I really don’t want Miles to be right about this.
“Guess you’re stuck with me,” he says.
I smack his arm, laughing. Too high, Mae. Too fake. And Theo knows me too well for it to go over his head: he pulls back in mild suspicion. But he’s also not the kind of person to ask about it in front of everyone—or ask about feelings in general—so we’re left standing in awkward silence as the rest of the teams are formed.
And then we’re off—piling into Ricky’s van. Up front, Andrew puts on Nat King Cole’s Christmas album, and we all sing along badly, perusing our lists, making fun of Ricky driving like a grandpa, and already excitedly talking about how amazing dinner will be later.
We barrel into town, finding a parking spot in a small lot and tumbling out of the van and into our teams. With instructions to meet back at the van in two hours, Ricky releases us, reminding us to be polite, get permission before taking pictures of people, and “If you want to just give up now, that’s fine. Kennedy and I are going to win anyway.”
Theo turns his back to the rest of the group, and we form a two-person huddle. The feeling of being this close to him shouldn’t be weird—I know him just as well as anyone else in my life—but I can’t shake the heavy awareness. It isn’t just about hooking up with him in a past reality, or the fact that I’m now hooking up with his brother. It’s the layers of things that Theo doesn’t know, and the truth that I feel like I got to know him even better—and not for the best— the first time I lived this week.
He holds the list, scanning it with a finger. “We should start with the quick stuff. The candy cane prop,” he says, reading further. “A picture of us both wearing Santa hats. A picture of a moose on something.” He looks up at me. “These should be pretty easy.”
Especially since I know where to find most of these things, I don’t bother to add.
“Lead the way.” I smile up at him, but it’s forced. Everything feels forced between us. I hate it.
He turns, heading left from the van onto Main Street, and I look behind us to where Andrew and Miles are headed in the same direction, but crossing the street to give us some space. When our eyes meet, Andrew winks. It’s soothing, like water to a parched mouth, and the perfect reminder that even if we have to navigate this carefully, we get to navigate it together.
We kissed.
We had sex.
Things are really, really good.
I jog to catch up with Theo, linking my arm with his, feeling freshly buoyant.
“There she is,” he says, and grins down at me.
Before Park City became known as a popular skiing destination and home to the Sundance Film Festival, it was a mining town. Now nestled between two giant resorts, the small valley was discovered when soldiers stationed in nearby Salt Lake City set out through the mountains to find silver. When the railroad came through and word spread, it was flooded with prospectors in search of their fortunes.
Main Street still bears some resemblance to that old mining town, with old-timey storefronts and historic buildings, but instead of saloons and general stores the street is filled with trendy boutiques and restaurants, museums, and even a distillery. Park City is also money. With more tourists than residents in the area, the Hollises’ property is probably worth a fortune. No wonder they decide to sell.
Theo and I rack up a few easy photos for the hunt—a moose on a sweatshirt, a picture of a cowboy, a dreidel, a snowflake on an ornament. A photo of an object with the words Ho, Ho, Ho. We stop a couple on their way down the street and ask if they’d be willing to sing “Jingle Bells” for us. It takes a moment of awkward convincing, but thankfully they are game because I’ve already spotted Andrew and Miles getting video of at least four different people out on the street, and ahead of us, Ricky and Kennedy seem to be flying through their list. The benefit of having an adorable and precocious five-year-old as your partner.

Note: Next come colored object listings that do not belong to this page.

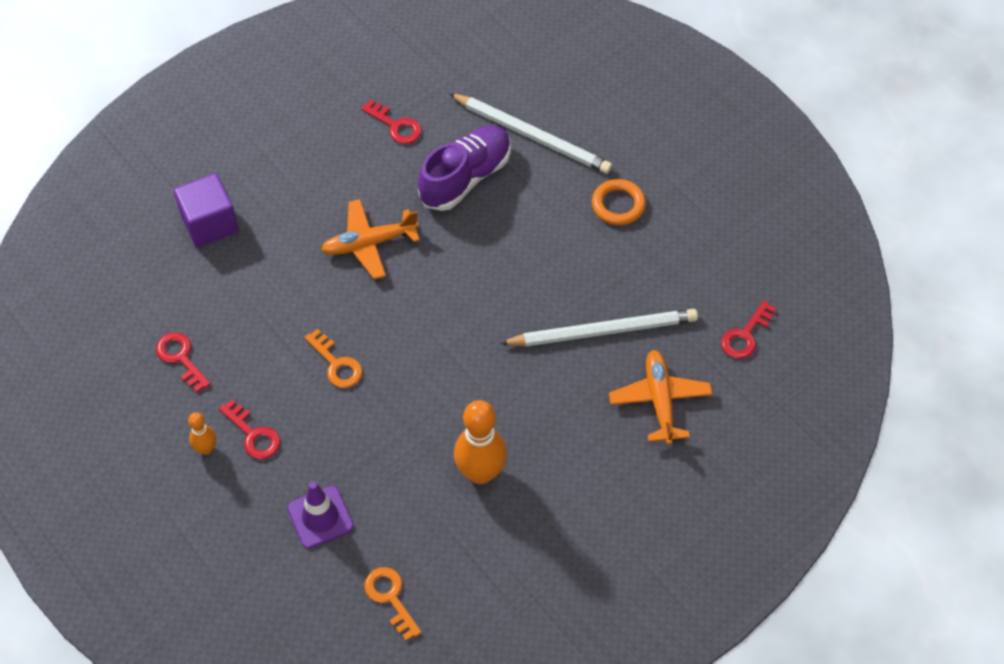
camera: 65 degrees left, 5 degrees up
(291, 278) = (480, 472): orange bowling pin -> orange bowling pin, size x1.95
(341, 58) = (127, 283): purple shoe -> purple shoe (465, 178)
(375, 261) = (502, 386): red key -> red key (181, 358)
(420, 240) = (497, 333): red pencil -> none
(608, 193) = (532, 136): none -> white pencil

It’s not even that I care about winning, but this activity is doing an amazing job of taking my mind off the increasingly shrill voice in my head telling me that everything is on the verge of falling apart.
I can’t quite put my finger on why that feeling is rising, but it is; that twinge of panic is growing. Yes, everything is different and for the better. But I’ve never trusted my own decisions, and when you get everything you’ve ever wanted, you don’t know exactly how to manage it. I wanted Andrew, but it isn’t as simple as kissing him and being happy. If there were only some indication, some wink from the stars that I’ve got it all sorted, I could maybe breathe. Right now, I just want to get through December 26—past the point where I’ve ever been before—before I can relax and know that everything is settled. That I’m here to stay.